### Document text ###

Please direct questions to: 
CJ Doolittle, Flexcompute, Inc.
Theresa Saxton-Fox, University of Illinois at Urbana-Champaign

Technical papers are solicited in the areas of computational, experimental, and theoretical fluid dynamics relevant to aerospace applications. Emphases should be on basic research and development, and any methodologies/approaches that rely heavily on (or expand) theoretical understanding. Applied research and advanced technology development topics will also be considered. Papers that present new insights into fluid flow physics, address emerging technical challenges, introduce innovative ideas and tools, promote interdisciplinary and synergistic research, or integrate experimental, computational, and/or theoretical approaches are strongly encouraged. Additionally desired are papers describing new theoretical constructs for flow physics or those applying established theory from other fields to fluid mechanics to make fundamental advances in our knowledge of the physics of flows.

All persons submitting an abstract to this technical discipline are also invited to participate in the Flow Visualization Showcase.

• Flow Control Devices and Applications
• Instrumentation and Diagnostic Techniques
• Low-Reynolds-Number and Bio-Inspired Flows
• Multiphase Flows
• Multiphysics and Cross-Disciplinary Flows
• Nonequilibrium Flow Physics (joint FD/TP)

###

## Directions:
[a] Please answer these questions using the fluid dynamics call for papers:
(i) Which institution is Theresa Saxton-Fox affiliated with?
(ii) What event are all persons submitting an abstract also invited to participate in?
(iii) Which listed topic is marked "(joint FD/TP)"?
[b] Summarize the fluid dynamics call for papers in two sentences.
[c] Carry the fluid dynamics call for papers forward from its last line.

### Source data ###

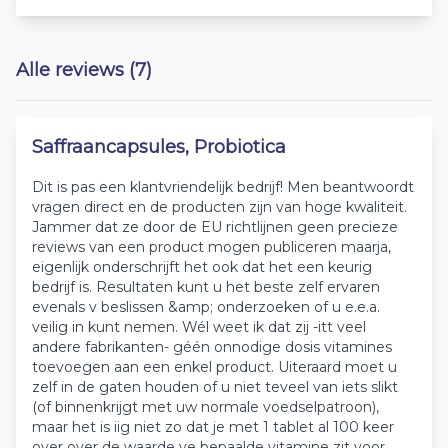
Alle reviews (7)
Saffraancapsules, Probiotica
Dit is pas een klantvriendelijk bedrijf! Men beantwoordt
vragen direct en de producten zijn van hoge kwaliteit.
Jammer dat ze door de EU richtlijnen geen precieze
reviews van een product mogen publiceren maarja,
eigenlijk onderschrijft het ook dat het een keurig
bedrijf is. Resultaten kunt u het beste zelf ervaren
evenals v beslissen &amp; onderzoeken of u e.e.a.
veilig in kunt nemen. Wél weet ik dat zij -itt veel
andere fabrikanten- géén onnodige dosis vitamines
toevoegen aan een enkel product. Uiteraard moet u
zelf in de gaten houden of u niet teveel van iets slikt
(of binnenkrijgt met uw normale voedselpatroon),
maar het is iig niet zo dat je met 1 tablet al 100 keer
over over de waarde ve bepaalde vitamine zit voor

###

## Expected outputs:
[a]
(i) University of Illinois at Urbana-Champaign
(ii) The Flow Visualization Showcase
(iii) Nonequilibrium Flow Physics

[b] Technical papers are solicited in computational, experimental, and theoretical fluid dynamics relevant to aerospace applications, with emphasis on basic research and development. Papers that present new insights into flow physics, introduce innovative ideas and tools, or integrate experimental, computational, and theoretical approaches are strongly encouraged, and all persons submitting an abstract are invited to participate in the Flow Visualization Showcase.

[c]
• Reduced-Complexity Modeling and Machine Learning
• Shock-Boundary Layer Interactions
• Stability and Transition
• Supersonic and Hypersonic Flows
• Theoretical Flow Physics
• Turbulent Flows
• Unsteady Aerodynamics and Massively Separated Flows
• Vortex Dynamics and Rotating Flows
• Special Session: Advances in Aerodynamics from AIAA-KSAS

Please direct questions to:
Nicholas Borer, NASA
Mayank Bendarkar, Georgia Institute of Technology

Technical papers and oral presentations are requested in the area of General Aviation, broadly defined as aviation for nonscheduled personal or business use. Topics of interest include aircraft design, technology integration, airspace design/usage, safety, passenger experience, and other challenges associated with this type of travel, as well as novel designs, operations, infrastructure, and approaches to enable Advanced Air Mobility and Regional Air Mobility. Given the broad scope of General Aviation topics, papers may be jointly sponsored with other Technical Disciplines within the conference.

• Advanced Air Mobility Operations and Sustainability (joint GA/ATM)
• Advanced Regional Air Mobility Concepts and Operations
• Advances in Propulsion, Power, and/or Energy Systems to Enhance Air Mobility
• Approaches to Increase Affordability, Utility, and/or Experience of General Aviation Operations
• Design, Requirements, or Performance of General Aviation Concepts
• Improved Certification and Safety Assurance Approaches for Existing or New Concepts (joint GA/TF)
• Quantification/Improvement of General Aviation Safety through Analysis or New Technologies
• Simplified Operations/Autonomy for Advanced Air Mobility (joint GA/TF/UAS)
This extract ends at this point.